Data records
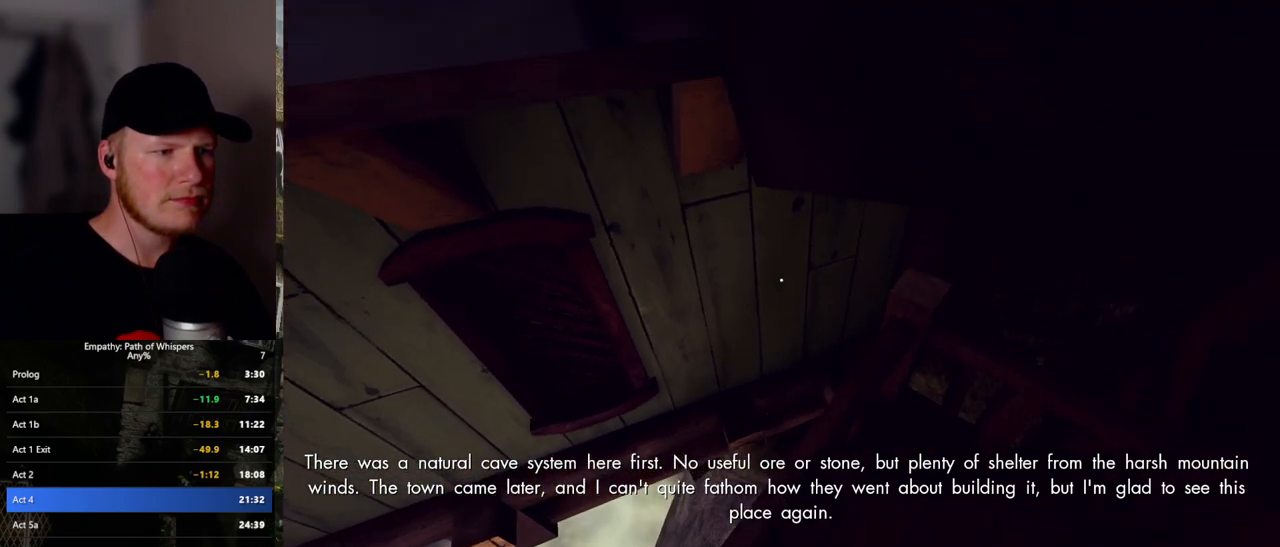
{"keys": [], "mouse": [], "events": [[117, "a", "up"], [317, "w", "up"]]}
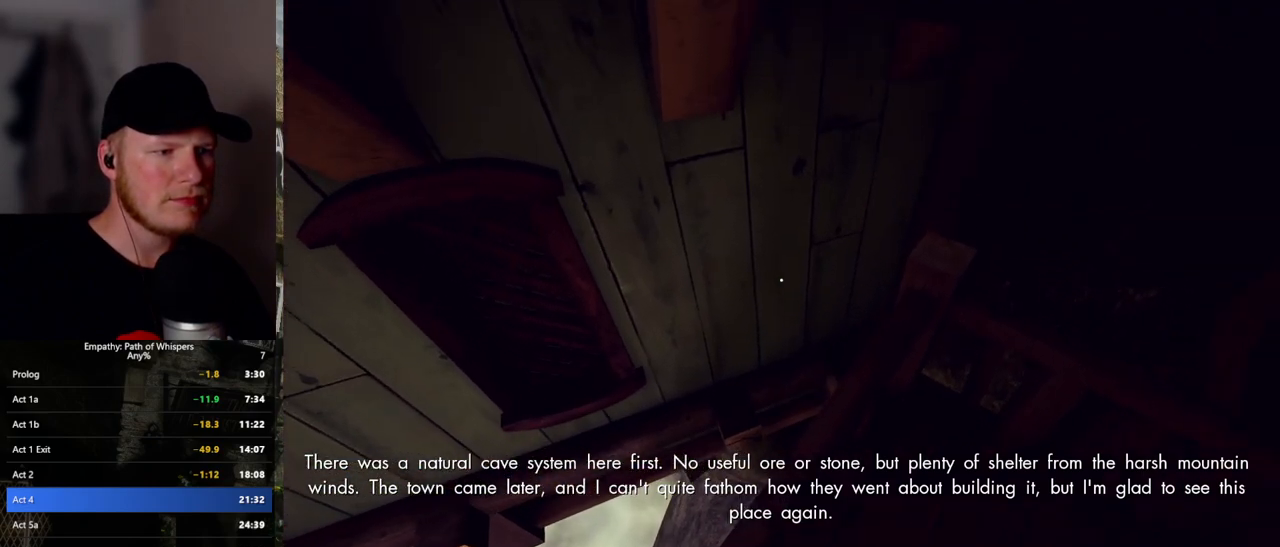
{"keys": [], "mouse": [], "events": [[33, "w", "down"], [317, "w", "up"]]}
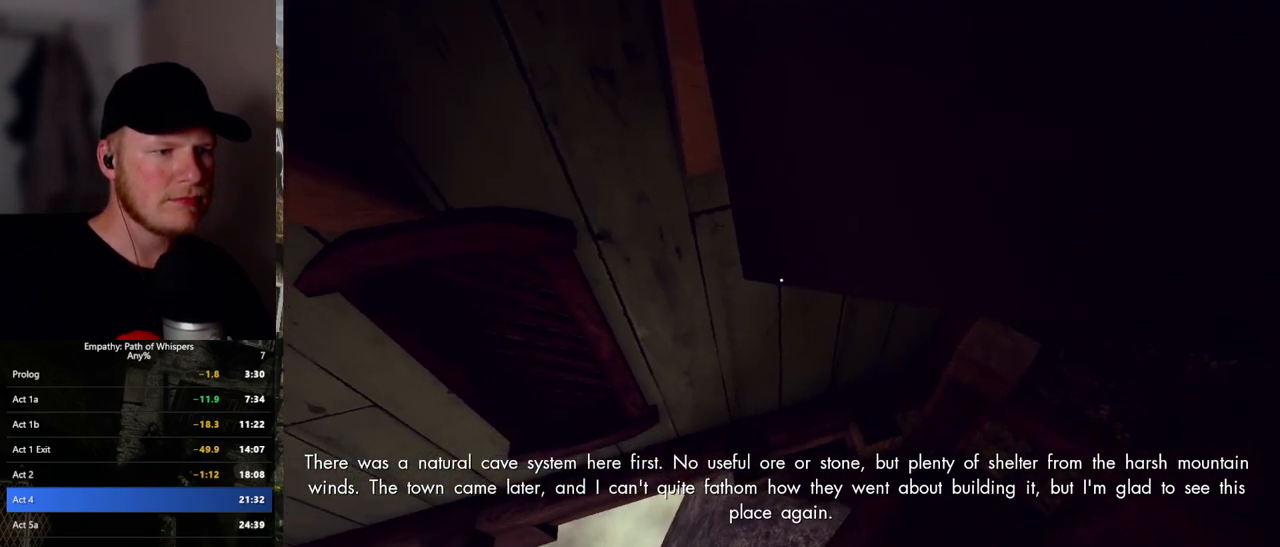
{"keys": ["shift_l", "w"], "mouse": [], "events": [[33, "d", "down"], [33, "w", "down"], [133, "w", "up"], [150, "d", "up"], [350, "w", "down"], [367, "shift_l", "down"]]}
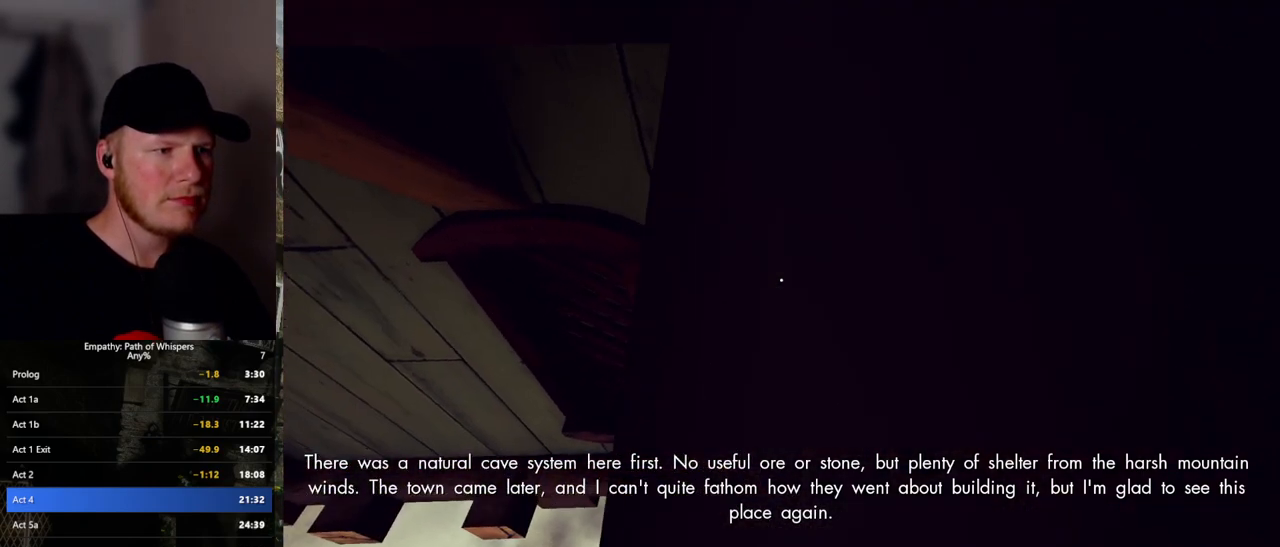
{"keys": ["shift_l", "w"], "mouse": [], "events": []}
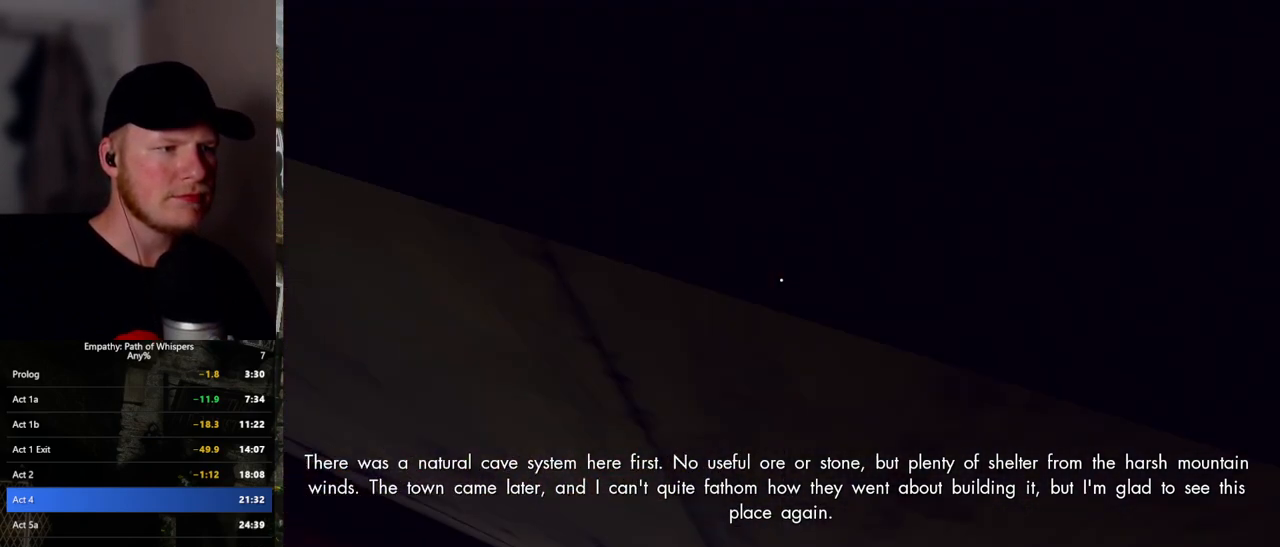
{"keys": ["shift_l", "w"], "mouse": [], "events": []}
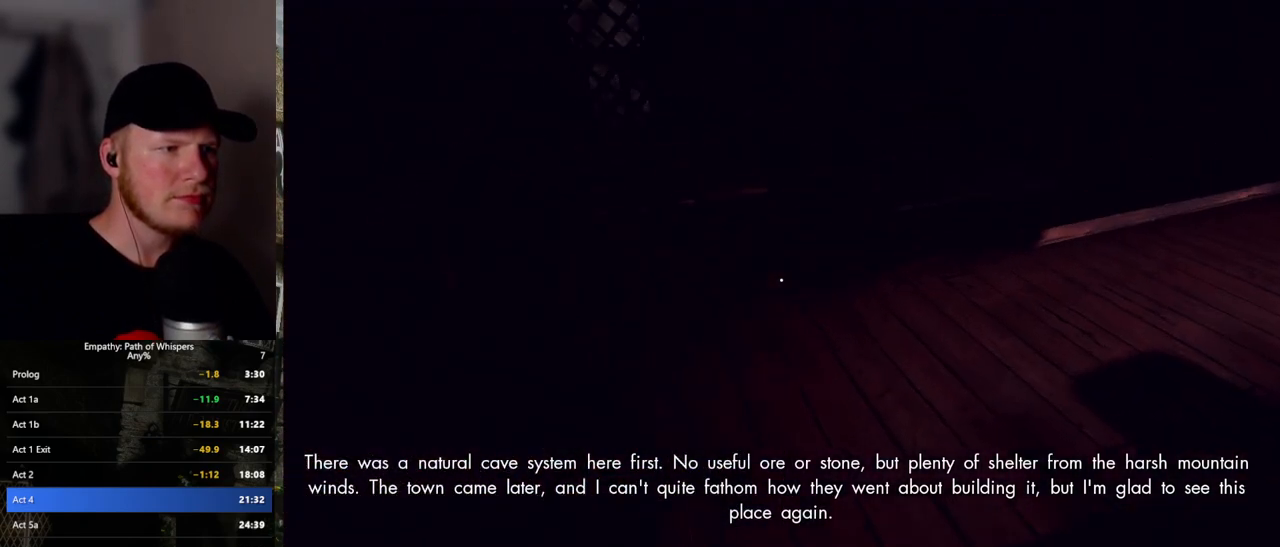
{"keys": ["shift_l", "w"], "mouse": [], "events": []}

▸ What you will do: For this exercise, please reproduce the records above exactly and drop the images.

▸ Output of the exercise:
{"keys": [], "mouse": [], "events": [[117, "a", "up"], [317, "w", "up"]]}
{"keys": [], "mouse": [], "events": [[33, "w", "down"], [317, "w", "up"]]}
{"keys": ["shift_l", "w"], "mouse": [], "events": [[33, "d", "down"], [33, "w", "down"], [133, "w", "up"], [150, "d", "up"], [350, "w", "down"], [367, "shift_l", "down"]]}
{"keys": ["shift_l", "w"], "mouse": [], "events": []}
{"keys": ["shift_l", "w"], "mouse": [], "events": []}
{"keys": ["shift_l", "w"], "mouse": [], "events": []}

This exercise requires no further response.